- [EXTRACTED RECORDS]
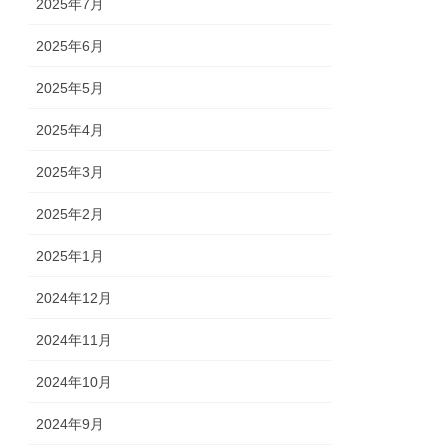
2025年7月
2025年6月
2025年5月
2025年4月
2025年3月
2025年2月
2025年1月
2024年12月
2024年11月
2024年10月
2024年9月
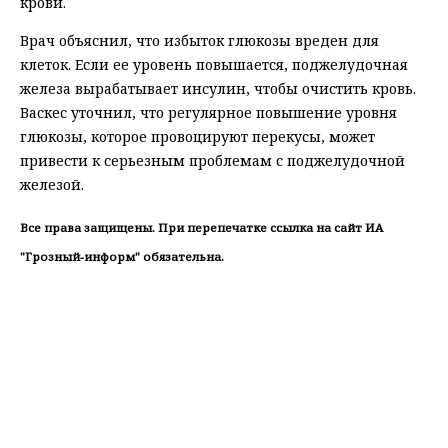
крови.
Врач объяснил, что избыток глюкозы вреден для
клеток. Если ее уровень повышается, поджелудочная
железа вырабатывает инсулин, чтобы очистить кровь.
Васкес уточнил, что регулярное повышение уровня
глюкозы, которое провоцируют перекусы, может
привести к серьезным проблемам с поджелудочной
железой.
Все права защищены. При перепечатке ссылка на сайт ИА
"Грозный-информ" обязательна.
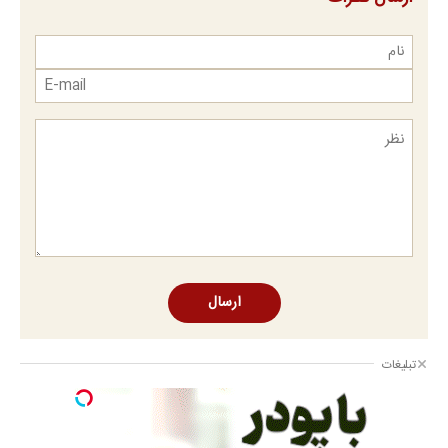
ارسال
تبلیغات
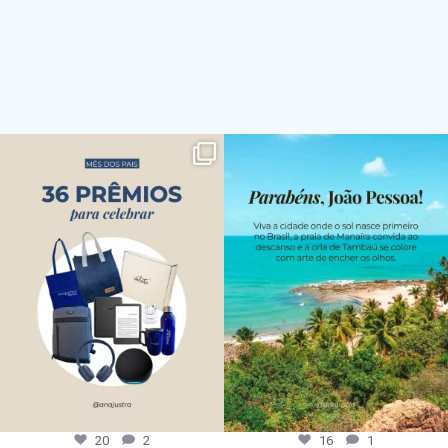
20
2
16
1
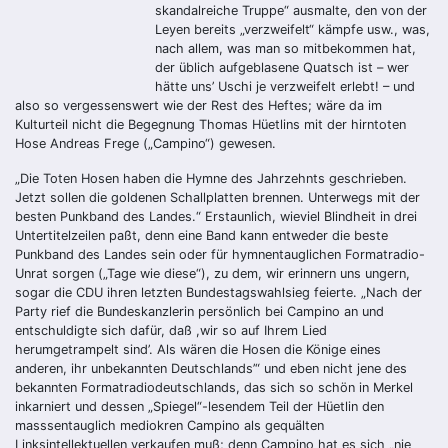
skandalreiche Truppe“ ausmalte, den von der
Leyen bereits „verzweifelt“ kämpfe usw., was,
nach allem, was man so mitbekommen hat,
der üblich aufgeblasene Quatsch ist – wer
hätte uns’ Uschi je verzweifelt erlebt! – und
also so vergessenswert wie der Rest des Heftes; wäre da im
Kulturteil nicht die Begegnung Thomas Hüetlins mit der hirntoten
Hose Andreas Frege („Campino“) gewesen.
„Die Toten Hosen haben die Hymne des Jahrzehnts geschrieben.
Jetzt sollen die goldenen Schallplatten brennen. Unterwegs mit der
besten Punkband des Landes.“ Erstaunlich, wieviel Blindheit in drei
Untertitelzeilen paßt, denn eine Band kann entweder die beste
Punkband des Landes sein oder für hymnentauglichen Formatradio-
Unrat sorgen („Tage wie diese“), zu dem, wir erinnern uns ungern,
sogar die CDU ihren letzten Bundestagswahlsieg feierte. „Nach der
Party rief die Bundeskanzlerin persönlich bei Campino an und
entschuldigte sich dafür, daß ,wir so auf Ihrem Lied
herumgetrampelt sind’. Als wären die Hosen die Könige eines
anderen, ihr unbekannten Deutschlands’“ und eben nicht jene des
bekannten Formatradiodeutschlands, das sich so schön in Merkel
inkarniert und dessen „Spiegel“-lesendem Teil der Hüetlin den
masssentauglich mediokren Campino als gequälten
Linksintellektuellen verkaufen muß; denn Campino hat es sich „nie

- [WHAT YOU ARE ASKED TO DO]
In the lines above, find each one with "Landes" and list it.

- [YOUR RESPONSE]
besten Punkband des Landes.“ Erstaunlich, wieviel Blindheit in drei
Punkband des Landes sein oder für hymnentauglichen Formatradio-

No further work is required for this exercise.